Both within and outside of the curia, many are blaming the pope for everything. In effect, it was his decision to offer the Lefebvrist bishops a gesture of benevolence. The lifting of excommunication followed other previous gestures of openness, also decided personally by the pope, the last of which was the motu proprio “Summorum Pontificum,” dated July 7, 2007, with the liberalization of the ancient rite of the Mass.
As he had done before, this time as well Benedict XVI did not demand in advance anything from the Lefebvrists in return. So far, all of his acts of openness have been unilateral. The pope’s critics have seized upon this in order to accuse him of naivety, or appeasement, or even of wanting to take the Church back to before Vatican Council II.
In reality, Benedict XVI has explained his intention absolutely clearly, in one of the key addresses of his pontificate, the one delivered to the Roman curia on December 22, 2005. In that speech, pope Ratzinger maintained that Vatican II did not mark any rupture with the Church’s tradition, but in fact it was in continuity with tradition even where it seemed to mark a clear break with the past, for example when it recognized religious freedom as an inalienable right of every person.
In that speech, Benedict XVI was speaking to the entire Catholic universe. But at the same time, he was also addressing the Lefebvrists, to whom he pointed out the direct route for healing the schism and returning to unity with the Church on the points that they oppose most vigorously: not only religious freedom, but also the liturgy, ecumenism, relations with Judaism and the other religions.

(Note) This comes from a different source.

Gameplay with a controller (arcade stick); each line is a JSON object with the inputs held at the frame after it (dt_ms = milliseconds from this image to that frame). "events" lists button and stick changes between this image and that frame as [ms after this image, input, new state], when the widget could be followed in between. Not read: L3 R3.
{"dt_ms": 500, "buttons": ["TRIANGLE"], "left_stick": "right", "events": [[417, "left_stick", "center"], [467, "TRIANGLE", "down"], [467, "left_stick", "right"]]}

On all of these points, after Vatican Council II the Lefebvrists had gradually separated from the Catholic Church. In 1975, the Priestly Fraternity of St. Pius X – their organizational structure – did not obey an order to disband, and formed a parallel Church, with its own bishops, priests, seminaries. In 1976, its founder, Archbishop Marcel Lefebvre, was suspended “a divinis.” In 1988, the excommunication of Lefebvre and of four new bishops he had ordained without papal authorization – who were in turn suspended “a divinis” – was the culminating action of a schism that had been underway for years.

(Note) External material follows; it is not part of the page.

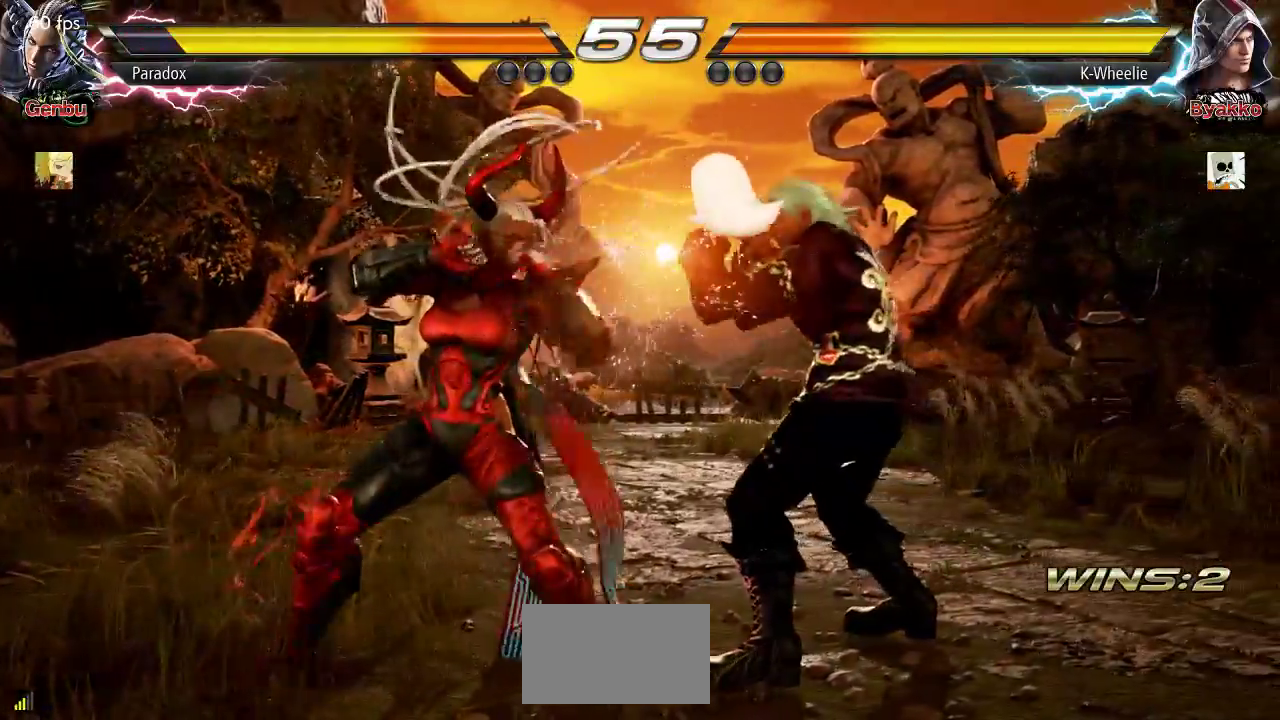
{"dt_ms": 500, "buttons": [], "left_stick": "right", "events": [[33, "TRIANGLE", "up"]]}
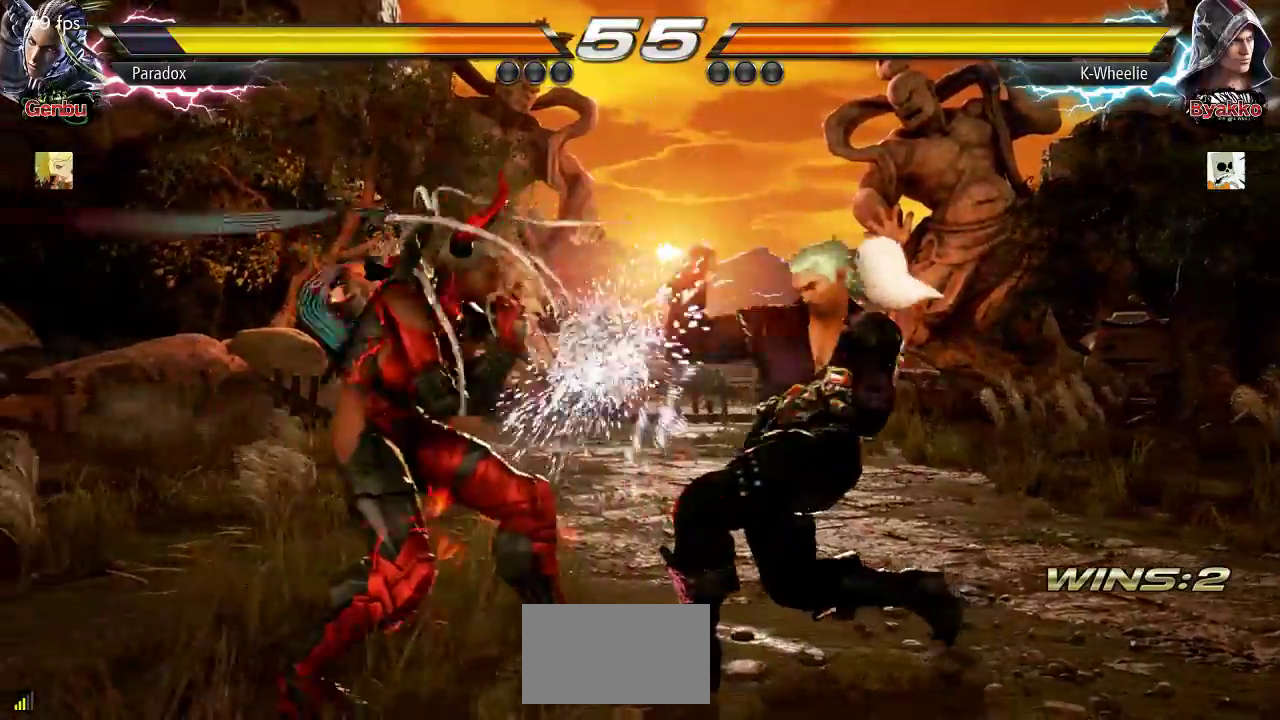
{"dt_ms": 500, "buttons": [], "left_stick": "right", "events": []}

The lifting of this excommunication therefore did not by any means heal the schism between Rome and the Lefebvrists, just as the lifting of the excommunications between Rome and patriarchate of Constantinople – agreed on December 7, 1965, by Paul VI and Athenagoras – did not by any means mark a return to unity between the Catholic Church and the Orthodox Churches of the East. In both cases, the dropping of the excommunication was intended to be simply a first step toward reversing the schism, which remains.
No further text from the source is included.